Leur rencontre est survenue quelques heures à peine après l'appel du président du parlement vénézuélien Jorge Rodriguez, chef de campagne de Nicolas Maduro durant la campagne présidentielle, à rompre "toutes les relations" avec l'Espagne et à bannir ambassadeur et consuls espagnols du Venezuela.
En cause: un vote du Parlement espagnol, qui a adopté mercredi une résolution déposée par le Parti populaire (PP, droite), principale formation d'opposition à Pedro Sánchez, demandant au gouvernement de reconnaître Edmundo González Urrutia comme président du Venezuela.
- Apaiser le climat -
Cette proposition parlementaire n'a qu'une valeur symbolique, la décision de reconnaître ou non Edmundo González Urrutia comme président revenant au gouvernement Sánchez qui, comme l'ensemble des autres gouvernements européens, réclame la publication complète des procès-verbaux des bureaux de vote vénézuéliens. Elle a malgré tout suscité de vives tensions avec Caracas.

Jeudi matin, la porte-parole du gouvernement espagnol Pilar Alegria s'est efforcée d'apaiser le climat, assurant que l'Espagne souhaitait "maintenir les meilleures relations avec le peuple vénézuélien", et assurant que "l'ambassade au Venezuela (fonctionnait) de manière tout à fait normale".
Pour l'analyste vénézuélien Mariano de Alba, conseiller en relations internationales et diplomatie, la menace de rupture des autorités vénézuéliennes reste à ce stade "très vague", mais il n'est pas "exclu qu'elle se concrétise".
Dans un tel cas, cela confirmerait "que le gouvernement de Maduro est prêt à se couper de l'Occident pour rester au pouvoir", quitte à perdre "des liens très importants" sur le plan "économique". L'Espagne, pour sa part, perdrait son "pouvoir d'influence sur le gouvernement Maduro à un moment où elle est justement nécessaire", estime le chercheur auprès de l'AFP.
Lors de son voyage en Chine, Pedro Sánchez avait affirmé à Shanghai qu'accorder l'asile politique à Edmundo González Urrutia était "un geste d'humanité", assurant que la position de Madrid restait très "claire".
"Nous avons demandé la publication des procès-verbaux (des bureaux de vote, ndlr), nous n'avons pas reconnu la victoire de Nicolas Maduro et nous avons fait quelque chose de très important: travailler pour l'unité au sein de l'Union européenne", avait-il ajouté.

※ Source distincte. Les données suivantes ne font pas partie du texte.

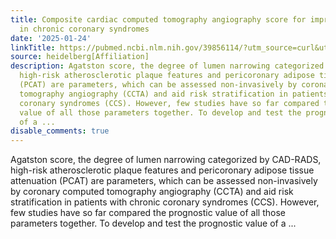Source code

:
```yaml
---
title: Composite cardiac computed tomography angiography score for improved risk assessment
  in chronic coronary syndromes
date: '2025-01-24'
linkTitle: https://pubmed.ncbi.nlm.nih.gov/39856114/?utm_source=curl&utm_medium=rss&utm_campaign=pubmed-2&utm_content=1FakS-2QOkCT8HsMOQP1bCRQ4YzyumYOmxmF0moLsQ3dFB1E9V&fc=20220326224207&ff=20250125170422&v=2.18.0.post9+e462414
source: heidelberg[Affiliation]
description: Agatston score, the degree of lumen narrowing categorized by CAD-RADS,
  high-risk atherosclerotic plaque features and pericoronary adipose tissue attenuation
  (PCAT) are parameters, which can be assessed non-invasively by coronary computed
  tomography angiography (CCTA) and aid risk stratification in patients with chronic
  coronary syndromes (CCS). However, few studies have so far compared the prognostic
  value of all those parameters together. To develop and test the prognostic value
  of a ...
disable_comments: true
---
```

Agatston score, the degree of lumen narrowing categorized by CAD-RADS, high-risk atherosclerotic plaque features and pericoronary adipose tissue attenuation (PCAT) are parameters, which can be assessed non-invasively by coronary computed tomography angiography (CCTA) and aid risk stratification in patients with chronic coronary syndromes (CCS). However, few studies have so far compared the prognostic value of all those parameters together. To develop and test the prognostic value of a ...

Contrairement aux États-Unis, les pays de l'Union européenne se sont jusqu'à présent gardés de reconnaître la victoire d'Edmundo González Urrutia.
Poursuivi au Venezuela pour "désobéissance aux lois", "conspiration" et "sabotage", Edmundo González Urrutia a assuré dans une lettre publiée lundi sur les réseaux sociaux être parti pour "que les choses changent et pour construire une nouvelle étape pour le Venezuela", disant vouloir privilégier "la politique du dialogue".
Le président socialiste Maduro a été proclamé vainqueur avec 52% des voix mais, selon l'opposition, Edmundo González Urrutia a obtenu plus de 60% des votes. Après l'annonce de la réélection de Nicolas Maduro cet été, des manifestations spontanées ont fait 27 morts et 192 blessés. Quelque 2.400 personnes ont été arrêtées, de source officielle.